### [Using the information]
(a) According to the abstract on MGA loss in Richter's transformation, why is MGA loss expected to drive mitochondrial remodeling in this disease?
(b) Can you continue the abstract on MGA loss and mitochondrial remodeling in Richter's transformation from the point where it stops?

### [Text section]
MGA loss promotes mitochondrial structure changes and redox adaptation in richter's transformation Free

Richter's transformation, a highly aggressive and therapy-refractory progression of chronic lymphocytic leukemia (CLL), is characterized by MYC activation and elevated OXPHOS; however, how mitochondrial remodeling contributes to aggressiveness remains unclear. MGA (Max gene-associated), a transcriptional repressor of MYC, is recurrently inactivated by loss-of-function mutations in ~30% of RT cases, leading to MYC overexpression and enhanced metabolic stress. Given MYC's central role in regulating OXPHOS, we hypothesize that MGA loss promotes mitochondrial remodeling to support the metabolic demands and aggressiveness of RT.

To dissect the role of MGA in driving RT, we recently developed a B-cell-restricted RT murine model by in vitro CRISPR-Cas9 editing of LSK progenitors from Cd19-Cre-Cas9 del(13q)-Sf3b1 (Sf3b1-K700E) mice using sgRNAs against Mga. This RT murine model recapitulated human RT features, including large cell size, high MYC and Ki67 expression, high cellular reactive oxygen species (ROS), and increased NME1 (MYC-MGA target) and electron transport complex II protein levels compared to CLL and normal B cells. Transmission electron microscopy (TEM) analysis revealed increased mitochondrial cristae width, area, and abnormal shapes in RT cells. Transcriptomic analysis of murine CLL-RT B cells revealed significant (p < 0.01) upregulation (log₂ FC (fold change) > 1.5) of oxidative stress response genes (PRDX1, 2, 4, Peroxiredoxin family of antioxidant genes) and MICOS (mitochondrial contact site and cristae organizing system) complex genes in RT compared to CLL, suggesting that mitochondrial and redox adaptations are central to RT biology.

Given these observations, we focused on the mitochondrial contact site and cristae organizing system (MICOS) complex, which maintains the inner membrane architecture and integrity of cristae junctions. Disruption of MICOS alters cristae morphology, impairs mitochondrial compartmentalization, and compromises OXPHOS efficiency. Immunoblot analysis revealed significant upregulation of multiple MICOS complex components-MIC60, MIC25 (CHCHD6), MIC19, and MIC27 (APOOL), in murine RT samples compared to CLL and normal B cells. APOOL was one of the significantly upregulated MICOS proteins in murine RT and human RT-PDX samples (n = 3) and MGA KO HG3 cell lines. This coordinated increase in cristae-organizing proteins suggests that RT cells may undergo active mitochondrial remodeling to sustain elevated OXPHOS under metabolic stress.

### [Extracted records]
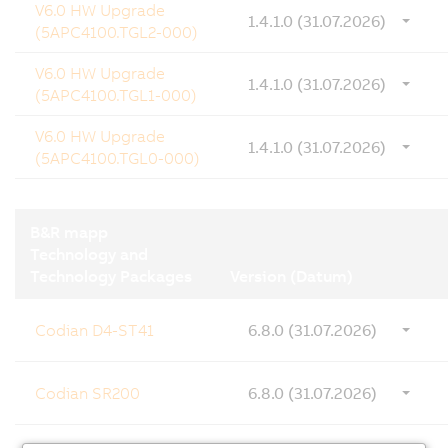
V6.0 HW Upgrade
1.4.1.0 (31.07.2026)
(5APC4100.TGL2-000)
V6.0 HW Upgrade
1.4.1.0 (31.07.2026)
(5APC4100.TGL1-000)
V6.0 HW Upgrade
1.4.1.0 (31.07.2026)
(5APC4100.TGL0-000)
B&R mapp
Technology and
Technology Packages
Version (Datum)
Codian D4-ST41
6.8.0 (31.07.2026)
Codian SR200
6.8.0 (31.07.2026)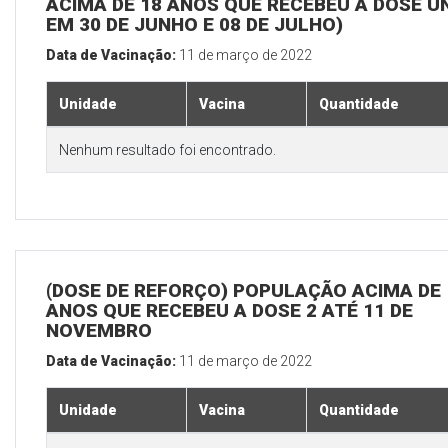
ACIMA DE 18 ANOS QUE RECEBEU A DOSE Ú
EM 30 DE JUNHO E 08 DE JULHO)
Data de Vacinação:
11 de março de 2022
Unidade
Vacina
Quantidade
Nenhum resultado foi encontrado.
(DOSE DE REFORÇO) POPULAÇÃO ACIMA DE 
ANOS QUE RECEBEU A DOSE 2 ATÉ 11 DE
NOVEMBRO
Data de Vacinação:
11 de março de 2022
Unidade
Vacina
Quantidade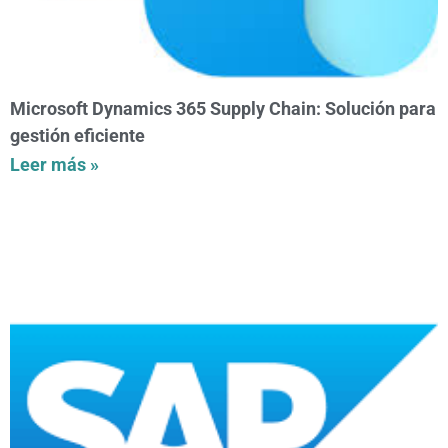
Microsoft Dynamics 365 Supply Chain: Solución para
gestión eficiente
Leer más »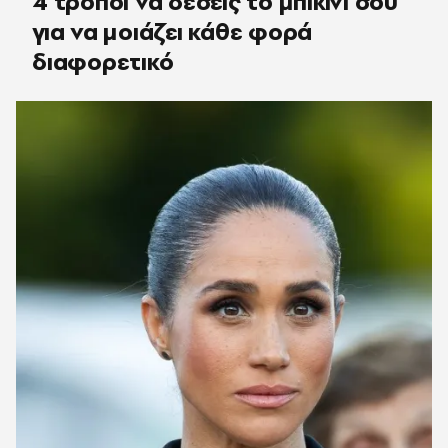
4 τρόποι να δέσεις το μπικίνι σου
για να μοιάζει κάθε φορά
διαφορετικό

### [Answers for the tasks]
(a) MGA represses MYC transcription, so loss-of-function mutations in MGA lead to MYC overexpression and greater metabolic stress. MYC plays a central role in regulating OXPHOS, so losing MGA is expected to promote mitochondrial remodeling that supports the metabolic demands and aggressiveness of Richter's transformation.

(b)
Given the high expression of APOOL in RT cells, we generated APOOL KO human B cell lines (NALM6, HG3) via CRISPR-Cas9 to assess the connection between mitochondrial remodeling and OXPHOS. APOOL KO decreased OXPHOS, reduced cell growth rates, and total NADH in NALM6 and HG3 cell lines and was associated with increased expression of MIC25 and MIC19, decreased phosphorylation of 4E-BP1 (mTOR signaling), and reduced mitochondrial membrane potential. TEM analysis revealed disrupted mitochondrial ultrastructure, characterized by fragmented cristae, reduced cristae density, and altered inner membrane organization, consistent with impaired MICOS function and mitochondrial instability.

To further elucidate the response to oxidative stress, we profiled the peroxiredoxin (PRDX) family members, which detoxify ROS and protect mitochondrial function. First, PRDX1 and PRDX2 were upregulated in human DLBCL tumors compared to normal genotype-tissue expression samples in the TCGA data, as determined by gene-expression profiling interactive analysis. Furthermore, PRDX1 and PRDX2 were upregulated in murine RT and human RT PDX samples (n = 3) compared to CLL (n = 3) and normal B cells (n = 4) by immunoblot analysis. As MYC can upregulate PRDX2 expression by binding to the promoter but not PRDX1, we focused on functional studies with PRDX2. PRDX2 KO in human B cell lines (Nalm6 and HG3 cells expressing Cas9) led to reduced APOOL protein levels, cell growth, decreased glucose uptake, suppressed mTOR signaling (p4EBP1), and impaired oxygen consumption rate, highlighting PRDX2 as a critical regulator of redox balance and metabolic fitness in RT cells.

Our findings identify a mitochondrial adaptation program in RT, characterized by the upregulation of the MICOS complex and PRDX2, which supports survival under metabolic stress. Targeting cristae structure and redox balance may offer new therapeutic avenues for MYC-driven, treatment-refractory RT.